You can read the PDF version of the article in ForTrader.org magazine

Debt market: the first in the financial market in terms of scale

Growing risk appetite against the backdrop of global economic recovery leads to increased demand for risky instruments in the form of shares or debt instruments of countries with relatively low credit ratings. And vice versa, recession forces investors to seek "safe harbors" in the form of the most reliable bonds. In both cases, we are dealing with debt marketwhich, according to experts, is the largest segment of the financial market in terms of scale.

Figure 1. Financial market structure (source: WGC, Deutsch Bank).
Figure 1. Financial market structure (source: WGC, Deutsch Bank).

The volume of transactions with bonds is as follows almost half of the total value of transactions on the spot market. And it is quite logical, because every year the debt of the leading world powers is constantly growing.

Scale of debt markets

In simplified terms, the size of a country's debt market can be estimated based on of GDP and public debt as a share of GDP. Of course, this approach will attract a lot of criticism, nevertheless, we are not trying to find exact figures, but only trying to compare the scale of debt markets in different countries of the world.

Figure 2. Scale of debt markets in the leading countries of the world.
Figure 2. Scale of debt markets in the leading countries of the world.

According to the table above, the largest bond and bill markets are the United States and Japan, whose securities, due to their high credit ratings and low interest rates, are traditionally classified as the most reliable financial market instruments.

However, human nature is such that there will always be those willing to choose the best option from the best options. Especially in conditions when the status of a "safe harbor", as a result of political changes inside the country, is in question.

Currency dynamics and bond yields: close correlation

The coming to power of the liberal democrats in Japan, with their loud slogans about raising inflation targets, led to the the rising yields of government bonds in the Land of the Rising Sun. National investors, including Pension Funds, have begun to gradually withdraw from the market in an effort to diversify its risks associated with a weakening yen. And as one of the possible investment options, US and German debt obligations are considered.

This behavior of market participants provides a new impetus capital flow processincreasing the demand for dollars and euros. At the same time, the dynamics of the currency pair USD/JPY is closely correlated with the yield differential between 10-year U.S. and Japanese bonds.

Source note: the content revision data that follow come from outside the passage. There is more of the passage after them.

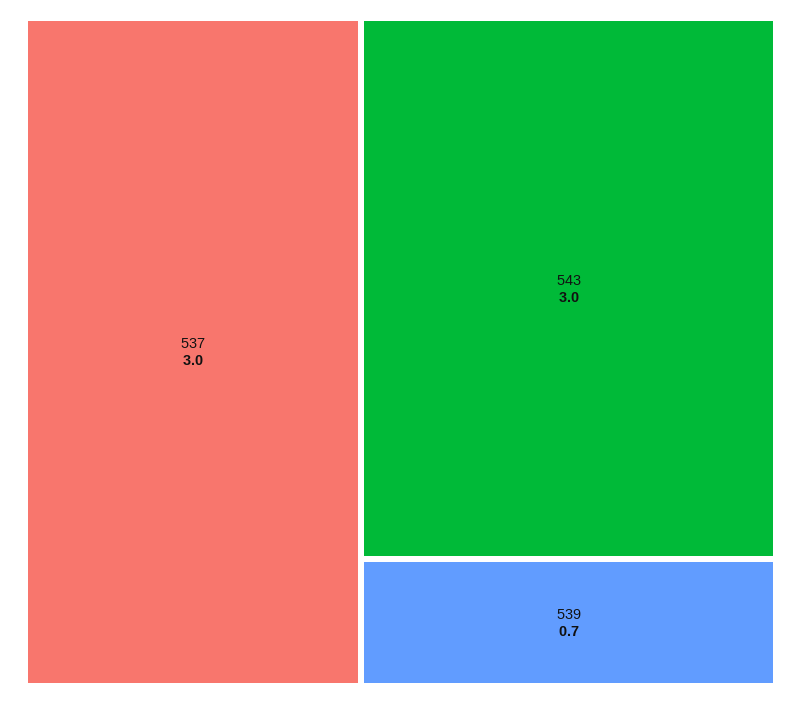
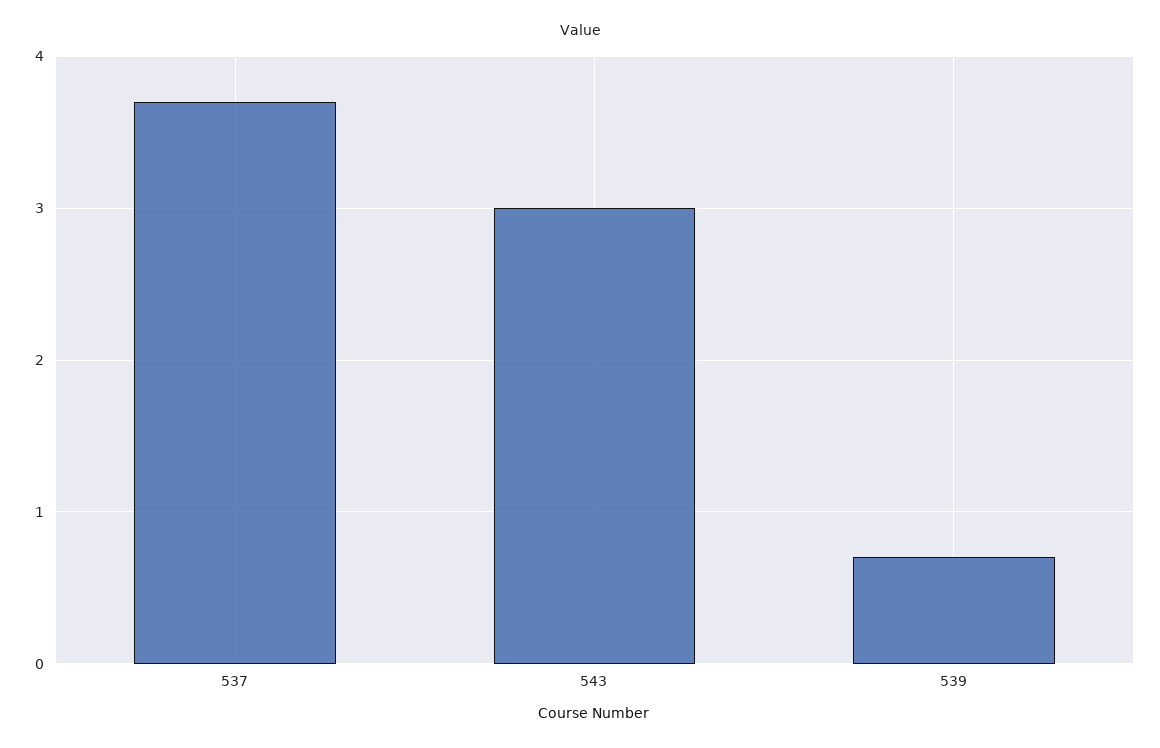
  {
-   "537": 3,
+   "537": 3.7,
    "543": 3,
    "539": 0.7
  }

Fig. 3. Dynamics of USD/JPY currency pair and bond yield differential (in red).
Fig. 3. Dynamics of USD/JPY currency pair and bond yield differential (in red).

Based on this relationship and given the size of the debt markets of these countries, we can conclude that the process of capital spillover between America and Asia largely determines the dynamics of the U.S. dollar/yen exchange rate.

It should be noted that many institutional investors use the following methods to justify trades in the foreign exchange market debt differentials of different countries as a kind of indicator. I am sure that any trader can do the same. After all, all of us, regardless of our status, are subject to the same emotions. Emotions that make markets of different scales move.